MCP servers for Claude, Cursor, and VS Code: what to connect first
A practical guide to MCP: how a server differs from an extension or API key, which connections pay off first, and how to avoid granting an agent excessive access.
MCP addresses an unglamorous but important problem: it gives an AI application one way to discover external tools and data. Instead of building a separate adapter for GitHub, files, a database, or Slack, a host runs an MCP client that talks to a compatible server. The official MCP architecture separates the host, client, and server; a server can expose tools, resources, and prompts. That boundary matters more than the promise to “connect everything,” because it is where access and responsibility are defined.
One protocol, three roles, and separate connections
The host is Claude, Cursor, an editor, or another application where the user works. The host creates a client for every configured server. Each server exposes a specific capability: read an allowed directory, query GitHub, run safe database queries, or control a browser. This is not one omnipotent tunnel. Several narrow servers are easier to disable, inspect, and provision with separate credentials.
MCP documentation commonly uses stdio for a local connection: the host launches a process and exchanges messages over standard input and output. A remote server uses Streamable HTTP. The choice changes deployment and trust. A local process inherits access on the current machine; a remote service receives data over the network and needs its own authentication.
Filesystem and GitHub create the first useful boundary
Connect the least dramatic server that removes frequent friction with a clear blast radius. Filesystem access helps when the host cannot read a required directory or when the root must be tightly constrained. GitHub adds issues, pull requests, checks, and repositories.
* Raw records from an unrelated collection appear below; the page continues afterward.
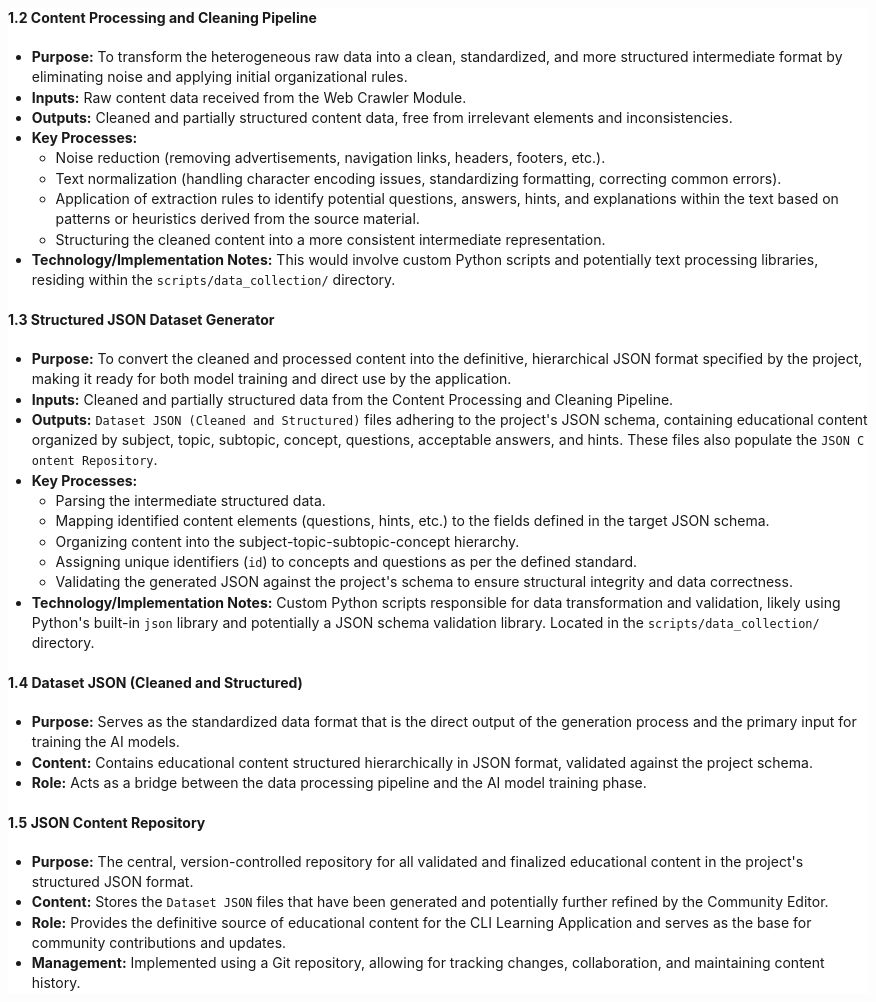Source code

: #### 1.2 Content Processing and Cleaning Pipeline

*   **Purpose:** To transform the heterogeneous raw data into a clean, standardized, and more structured intermediate format by eliminating noise and applying initial organizational rules.
*   **Inputs:** Raw content data received from the Web Crawler Module.
*   **Outputs:** Cleaned and partially structured content data, free from irrelevant elements and inconsistencies.
*   **Key Processes:**
    *   Noise reduction (removing advertisements, navigation links, headers, footers, etc.).
    *   Text normalization (handling character encoding issues, standardizing formatting, correcting common errors).
    *   Application of extraction rules to identify potential questions, answers, hints, and explanations within the text based on patterns or heuristics derived from the source material.
    *   Structuring the cleaned content into a more consistent intermediate representation.
*   **Technology/Implementation Notes:** This would involve custom Python scripts and potentially text processing libraries, residing within the `scripts/data_collection/` directory.

#### 1.3 Structured JSON Dataset Generator

*   **Purpose:** To convert the cleaned and processed content into the definitive, hierarchical JSON format specified by the project, making it ready for both model training and direct use by the application.
*   **Inputs:** Cleaned and partially structured data from the Content Processing and Cleaning Pipeline.
*   **Outputs:** `Dataset JSON (Cleaned and Structured)` files adhering to the project's JSON schema, containing educational content organized by subject, topic, subtopic, concept, questions, acceptable answers, and hints. These files also populate the `JSON Content Repository`.
*   **Key Processes:**
    *   Parsing the intermediate structured data.
    *   Mapping identified content elements (questions, hints, etc.) to the fields defined in the target JSON schema.
    *   Organizing content into the subject-topic-subtopic-concept hierarchy.
    *   Assigning unique identifiers (`id`) to concepts and questions as per the defined standard.
    *   Validating the generated JSON against the project's schema to ensure structural integrity and data correctness.
*   **Technology/Implementation Notes:** Custom Python scripts responsible for data transformation and validation, likely using Python's built-in `json` library and potentially a JSON schema validation library. Located in the `scripts/data_collection/` directory.

#### 1.4 Dataset JSON (Cleaned and Structured)

*   **Purpose:** Serves as the standardized data format that is the direct output of the generation process and the primary input for training the AI models.
*   **Content:** Contains educational content structured hierarchically in JSON format, validated against the project schema.
*   **Role:** Acts as a bridge between the data processing pipeline and the AI model training phase.

#### 1.5 JSON Content Repository

*   **Purpose:** The central, version-controlled repository for all validated and finalized educational content in the project's structured JSON format.
*   **Content:** Stores the `Dataset JSON` files that have been generated and potentially further refined by the Community Editor.
*   **Role:** Provides the definitive source of educational content for the CLI Learning Application and serves as the base for community contributions and updates.
*   **Management:** Implemented using a Git repository, allowing for tracking changes, collaboration, and maintaining content history.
For development, that pair supplies task context and the place where work is recorded.
Begin with read access. If a server can create branches, close issues, or merge pull requests, enable those actions separately. A token covering an entire organization is convenient in a demo and risky in daily work. Prefer a dedicated identity, minimal scopes, and a sandbox repository for the first trial.
Databases, Slack, and Drive need a stricter trust model
A Postgres server can inspect a schema, diagnose queries, and analyze data. The read-only user, however, must be enforced by the database rather than promised in a system prompt. Add statement timeouts, block sensitive schemas, and keep an audit trail for production access. Slack and Google Drive may reveal conversations or documents that the user never intended to put into the task, so limit workspaces, channels, and folders.
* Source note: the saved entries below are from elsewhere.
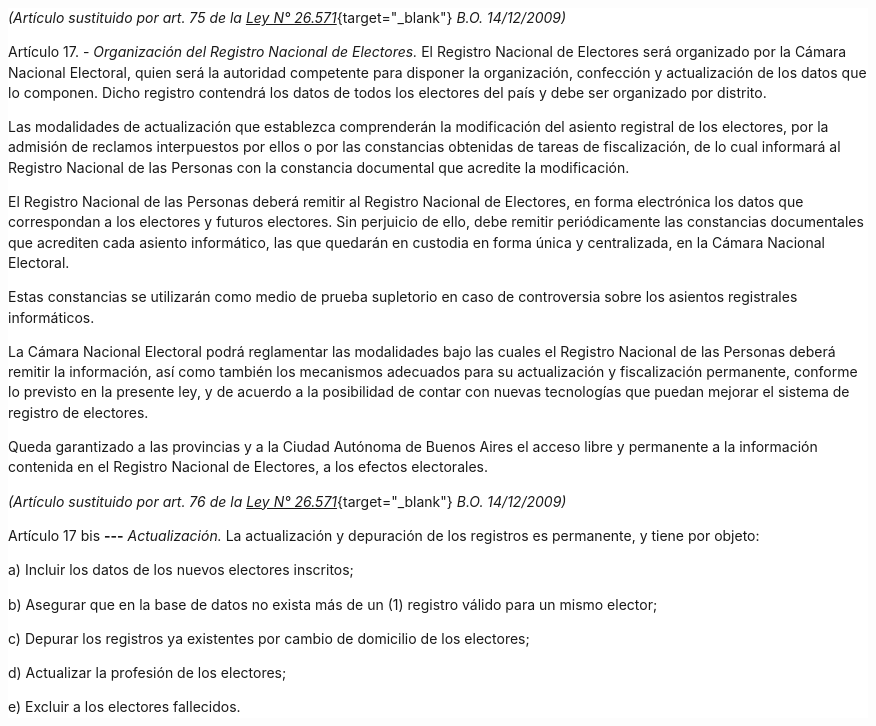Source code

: *(Artículo sustituido por art. 75 de la* [*Ley N°
26.571*](https://www.argentina.gob.ar/normativa/nacional/ley-26571-2009-161453){target="_blank"}
*B.O. 14/12/2009)*

Artículo 17. - *Organización del Registro Nacional de Electores.* El
Registro Nacional de Electores será organizado por la Cámara Nacional
Electoral, quien será la autoridad competente para disponer la
organización, confección y actualización de los datos que lo componen.
Dicho registro contendrá los datos de todos los electores del país y
debe ser organizado por distrito.

Las modalidades de actualización que establezca comprenderán la
modificación del asiento registral de los electores, por la admisión de
reclamos interpuestos por ellos o por las constancias obtenidas de
tareas de fiscalización, de lo cual informará al Registro Nacional de
las Personas con la constancia documental que acredite la modificación.

El Registro Nacional de las Personas deberá remitir al Registro Nacional
de Electores, en forma electrónica los datos que correspondan a los
electores y futuros electores. Sin perjuicio de ello, debe remitir
periódicamente las constancias documentales que acrediten cada asiento
informático, las que quedarán en custodia en forma única y centralizada,
en la Cámara Nacional Electoral.

Estas constancias se utilizarán como medio de prueba supletorio en caso
de controversia sobre los asientos registrales informáticos.

La Cámara Nacional Electoral podrá reglamentar las modalidades bajo las
cuales el Registro Nacional de las Personas deberá remitir la
información, así como también los mecanismos adecuados para su
actualización y fiscalización permanente, conforme lo previsto en la
presente ley, y de acuerdo a la posibilidad de contar con nuevas
tecnologías que puedan mejorar el sistema de registro de electores.

Queda garantizado a las provincias y a la Ciudad Autónoma de Buenos
Aires el acceso libre y permanente a la información contenida en el
Registro Nacional de Electores, a los efectos electorales.

*(Artículo sustituido por art. 76 de la* [*Ley N°
26.571*](https://www.argentina.gob.ar/normativa/nacional/ley-26571-2009-161453){target="_blank"}
*B.O. 14/12/2009)*

Artículo 17 bis **---** *Actualización.* La actualización y depuración
de los registros es permanente, y tiene por objeto:

a\) Incluir los datos de los nuevos electores inscritos;

b\) Asegurar que en la base de datos no exista más de un (1) registro
válido para un mismo elector;

c\) Depurar los registros ya existentes por cambio de domicilio de los
electores;

d\) Actualizar la profesión de los electores;

e\) Excluir a los electores fallecidos.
MCP resources are useful for context; tools are for actions. If a job can be solved with a read-only resource, do not expose a write tool. This is especially important around billing, CRM, remote shells, and infrastructure.
Browser MCP and PhonePi serve interfaces, not bulk APIs
Browser MCP lets an agent work through a web page, while PhonePi MCP extends a related approach to an Android device. They are useful for interface testing, reproducing a customer journey, and systems without a suitable API. UI automation is still slower and more fragile than a direct API because selectors, sessions, dialogs, and permissions change.
Use a browser or phone bridge when the interface itself matters. Prefer an official API with idempotency and operation logs for bulk synchronization, billing, and critical writes.
A server is not an extension, an API key, or a finished integration
An extension adds UI or behavior to an application. An API key proves who calls a service. An integration describes a finished business workflow. An MCP server is a programmatic contract through which a host discovers and invokes capabilities. The server may still require an API key, OAuth, or local authorization. The protocol neither invents permissions nor guarantees implementation quality.
Check the publisher, repository, dependencies, update path, and declared tools. A server installed from a random README executes code with local privileges. Pin its version and inspect the configuration before introducing secrets.
A small set beats a catalog of twenty servers
A sensible developer sequence is: local files inside an allowed root, one GitHub repository, then a browser for validation. Add databases, chats, and cloud documents only for a specific recurring workflow. Remove connections that produce no value after a week.
Before enabling writes, answer five questions: which data can the server see, which actions can it take, where are secrets stored, who confirms irreversible actions, and where is the audit trail? MCP lowers integration cost, but it does not remove the threat model. A good configuration makes an agent more useful precisely because it does not grant everything at once.